Limitations & Future Work¶
- Reliance on the MPM simulator precludes handling of complex agents (humans, vehicles) and articulated structures.
- The quality of initial object reconstruction in the perception pipeline directly impacts downstream stages — reconstruction errors propagate into simulation and generation.
- The method inherits limitations of the GwtF video model, making it difficult to generate very small or thin objects.
- The overall pipeline is substantially more complex than end-to-end approaches (template video → perception → simulation → re-generation → TTCO), resulting in higher latency.

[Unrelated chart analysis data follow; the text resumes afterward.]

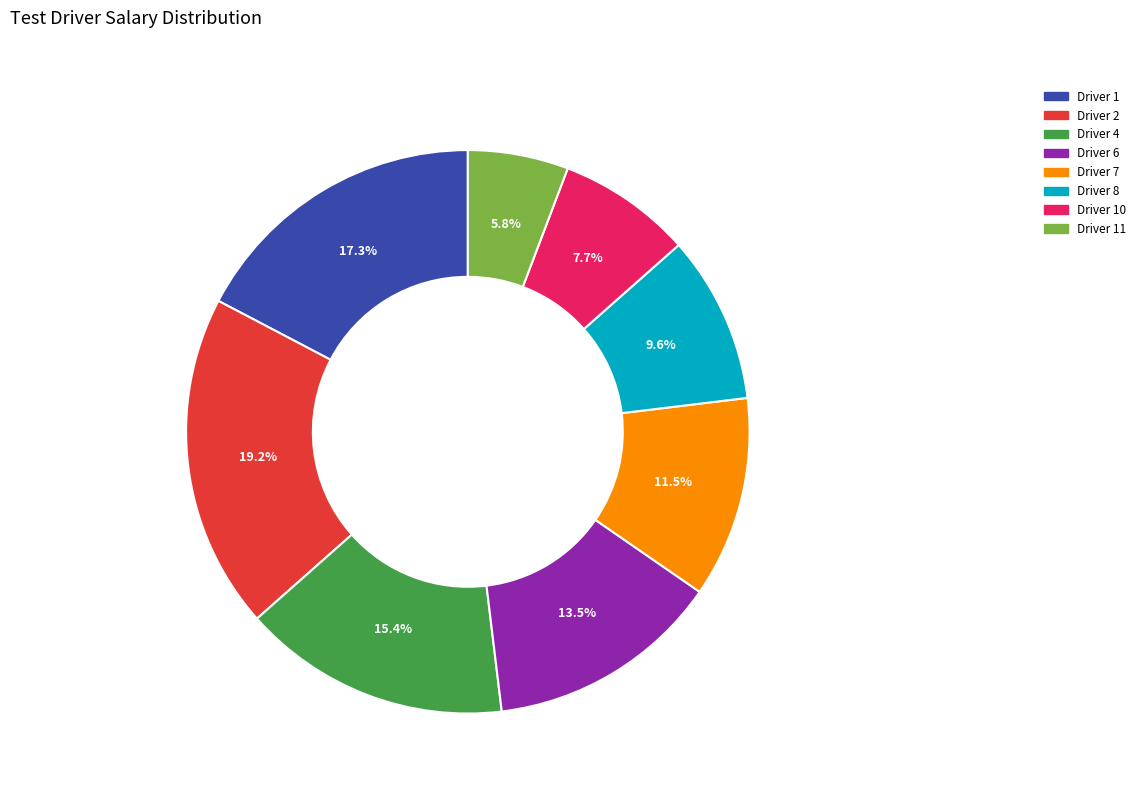

Between Driver 7 and Driver 4, which is larger?

Driver 4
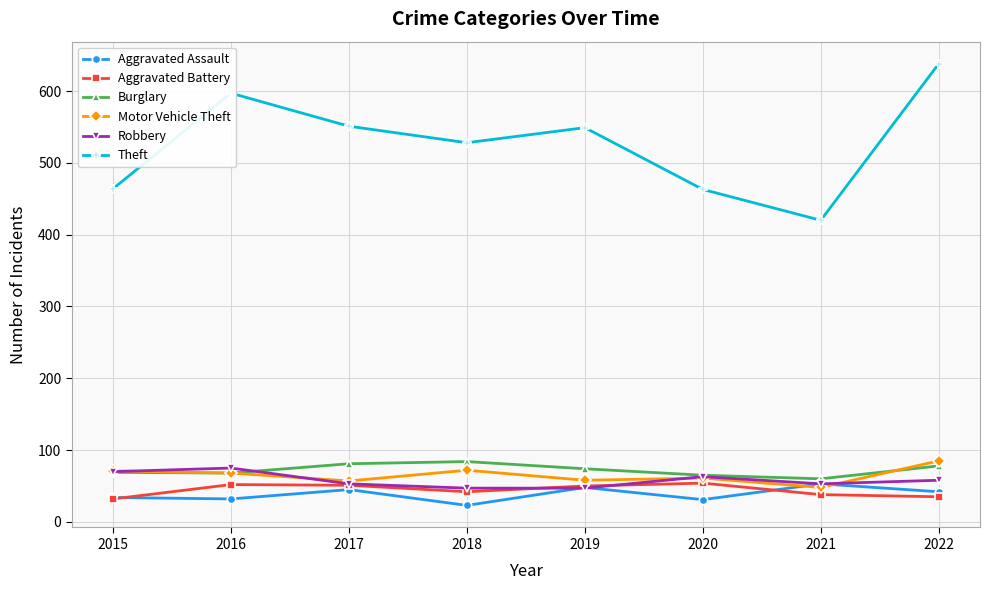

Does the chart have visible grid lines?

Yes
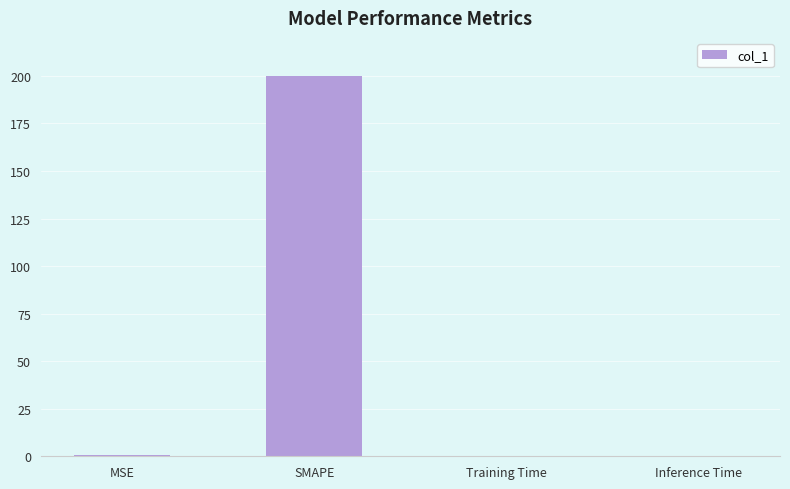

What value does the data have at SMAPE?

200.0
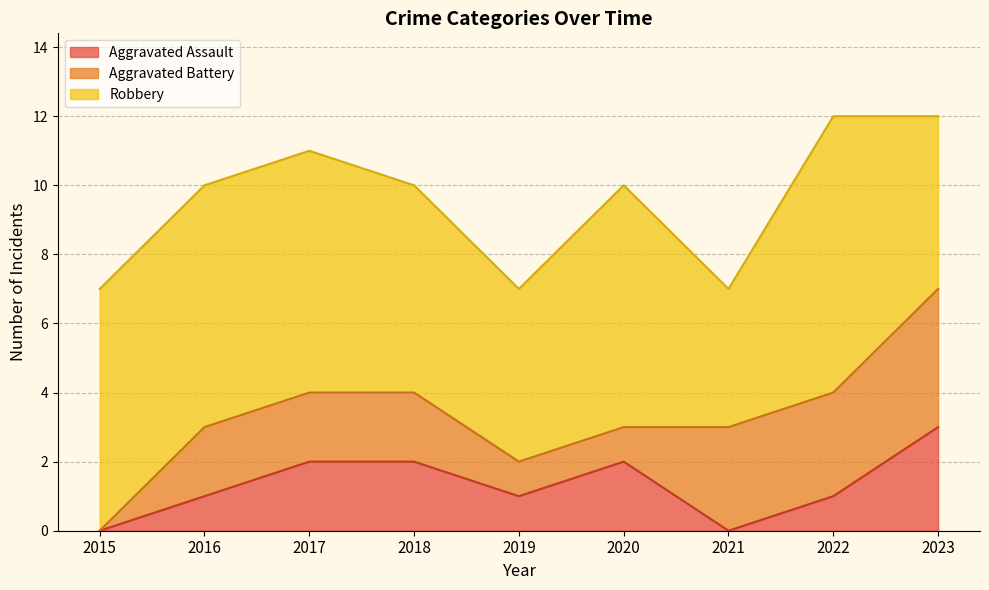

What is the spread (max minus min) of values at 2018?

4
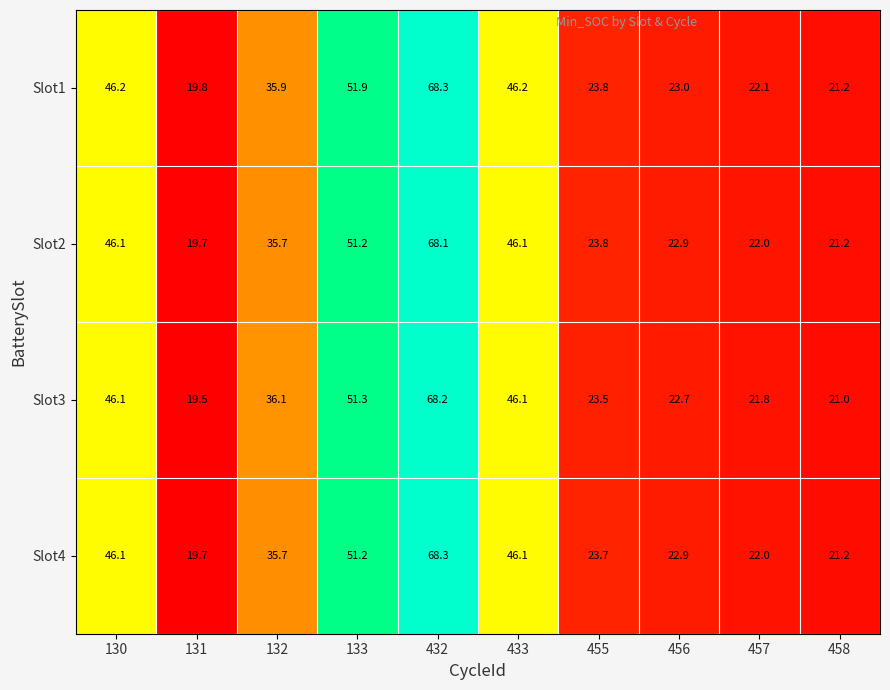

True or false: Slot1 has a value of 21.2 at 458.

True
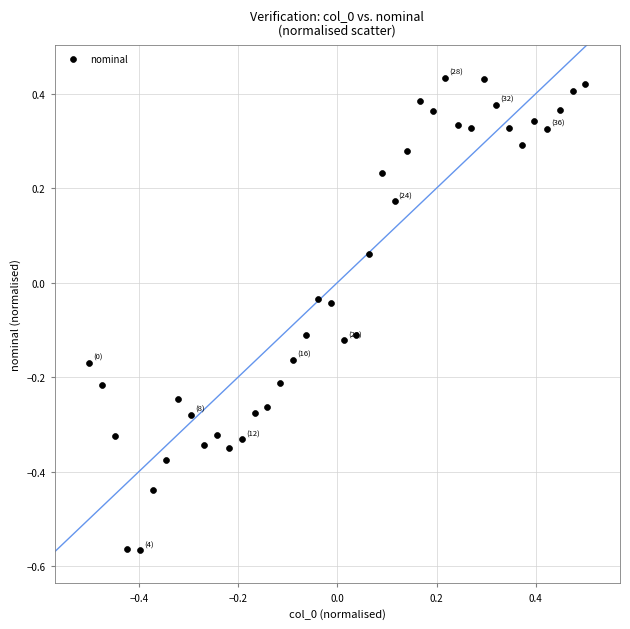

What is the range of X values (max minus min)?

1.0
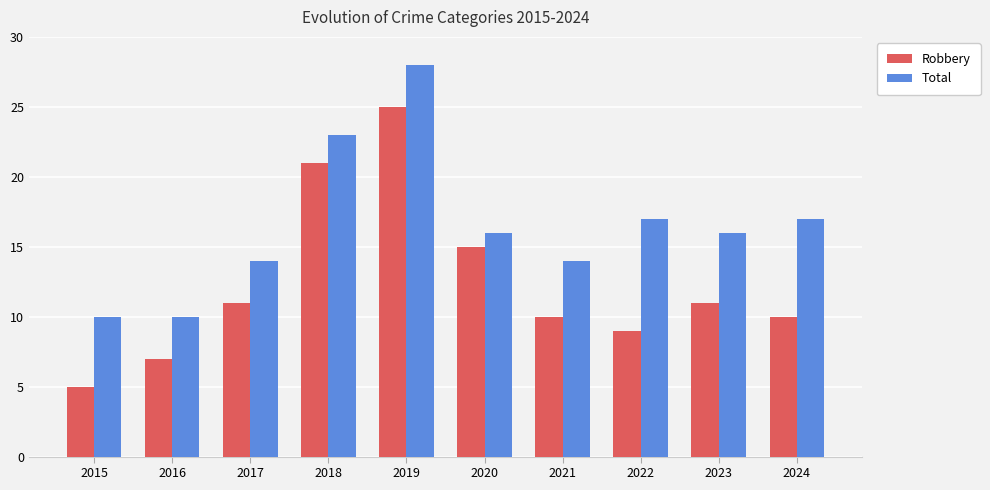

True or false: Total has a value of 17 at 2022.

True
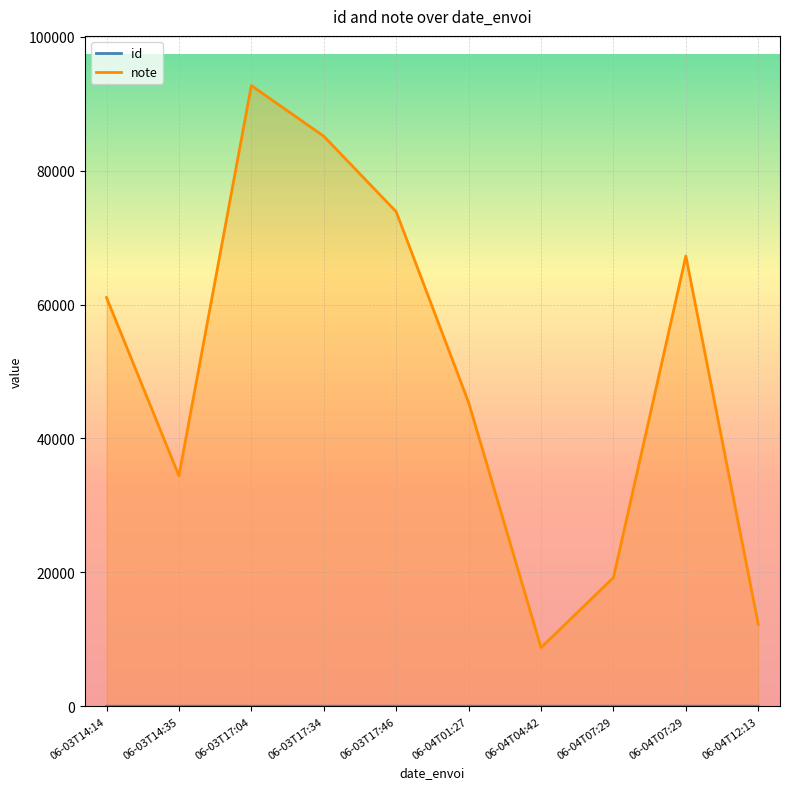

What is the label of the 4th point from the right?

06-04T04:42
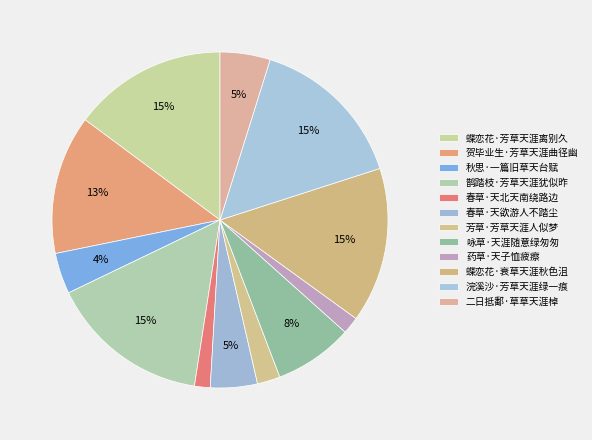

Which has a higher value, 秋思·一篇旧草天台赋 or 药草·天子恤疲瘵?

秋思·一篇旧草天台赋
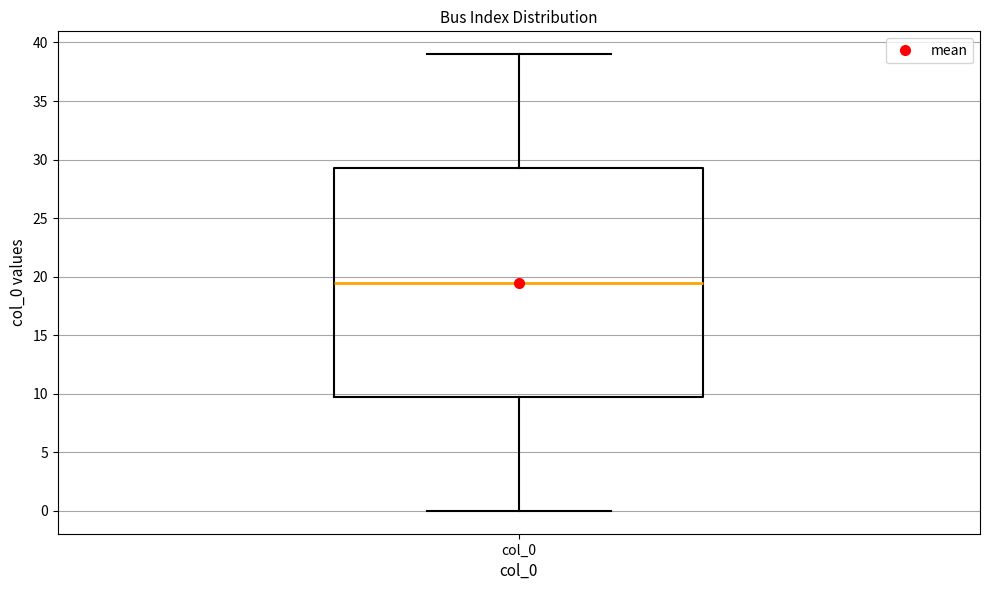

Read this box plot against the y-axis: the position of the median line, the range covered by the box, and the ends of both whiskers. The values are not printed on the chart, so give them approximately, as read against the axis.

median 19.5, box 10.0 to 29.5, whiskers 0.0 to 39.0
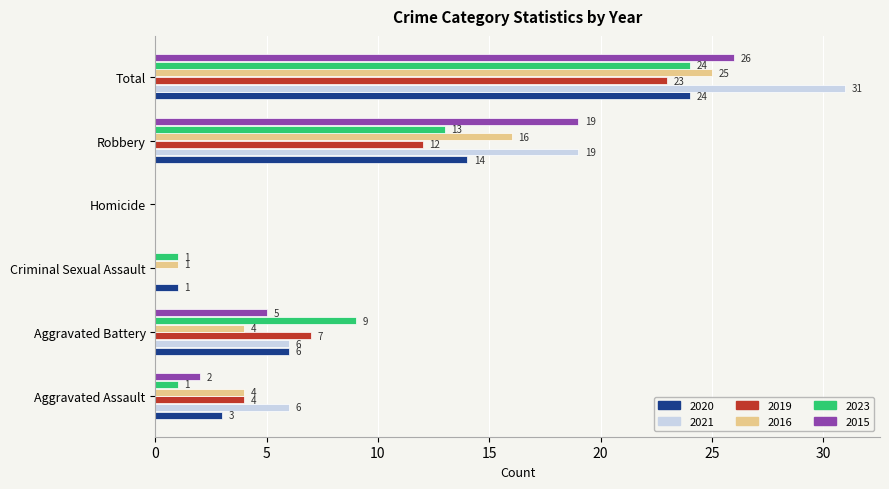

What is the approximate value of 2015 at Aggravated Battery, to the nearest 5?

5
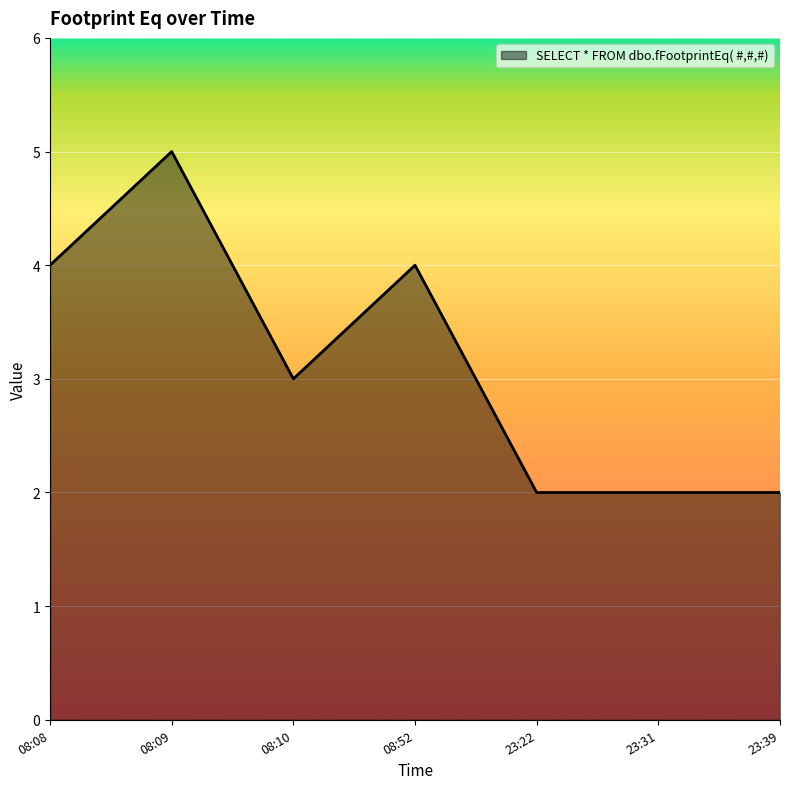

What position from the left is 08:08?

1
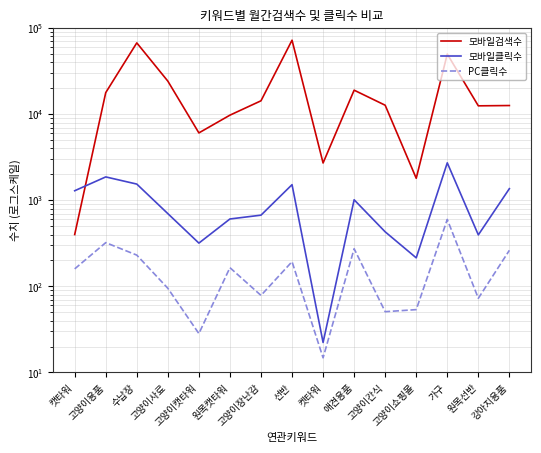

The 모바일클릭수 series shows 1517.7 at 선반. True or false?

True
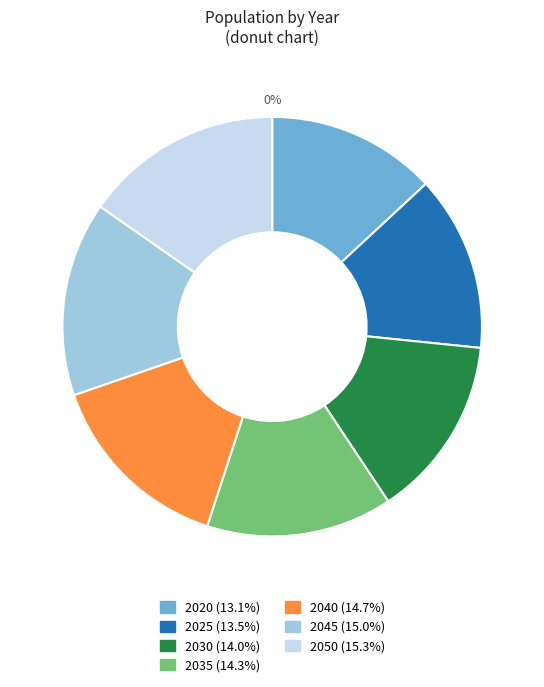

Rank the categories by value from lowest to highest.

2020, 2025, 2030, 2035, 2040, 2045, 2050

- Only object interactions describable by rigid bodies or material point models are supported; complex materials such as fluids and cloth are not handled.
Related Work & Insights¶
- vs. PhysAnimator: PhysAnimator targets 2D cartoon animation using 2D mesh simulation; PSIVG operates in 3D and enables training-free open-vocabulary video generation.
- vs. PhysGen3D: PhysGen3D obtains a 3D representation from an input image, runs MPM simulation, and renders directly; PSIVG additionally employs a video diffusion model to compensate for the visual shortcomings of simulator rendering (low resolution, absent lighting, unnatural style).
- vs. WonderPlay: WonderPlay first generates a 3DGS surfel scene and then updates it with video supervision; PSIVG directly performs video refinement via TTCO, which is simpler and more efficient.
- vs. PISA: PISA fine-tunes a diffusion model to learn physical interactions, requiring large amounts of training data; PSIVG is entirely training-free.
- vs. Phantom: Phantom internalizes physical reasoning into the model (requiring training), whereas PSIVG injects physical constraints externally at inference time (requiring no training); the two approaches are complementary.
Rating¶
- Novelty: ⭐⭐⭐⭐⭐ — The first training-free framework to embed a 3D physical simulator into a text-to-video diffusion pipeline; the TTCO design is also creative.
- Experimental Thoroughness: ⭐⭐⭐⭐ — Comprehensive quantitative comparisons; the user study (82.3% preference rate) is highly convincing; ablations cover key components.
- Writing Quality: ⭐⭐⭐⭐ — The method pipeline is clearly described and easy to follow, with intuitive illustrations.
- Value: ⭐⭐⭐⭐ — Proposes a general paradigm that can be plugged into any video generation model; practical applicability is nonetheless limited by pipeline complexity and MPM constraints.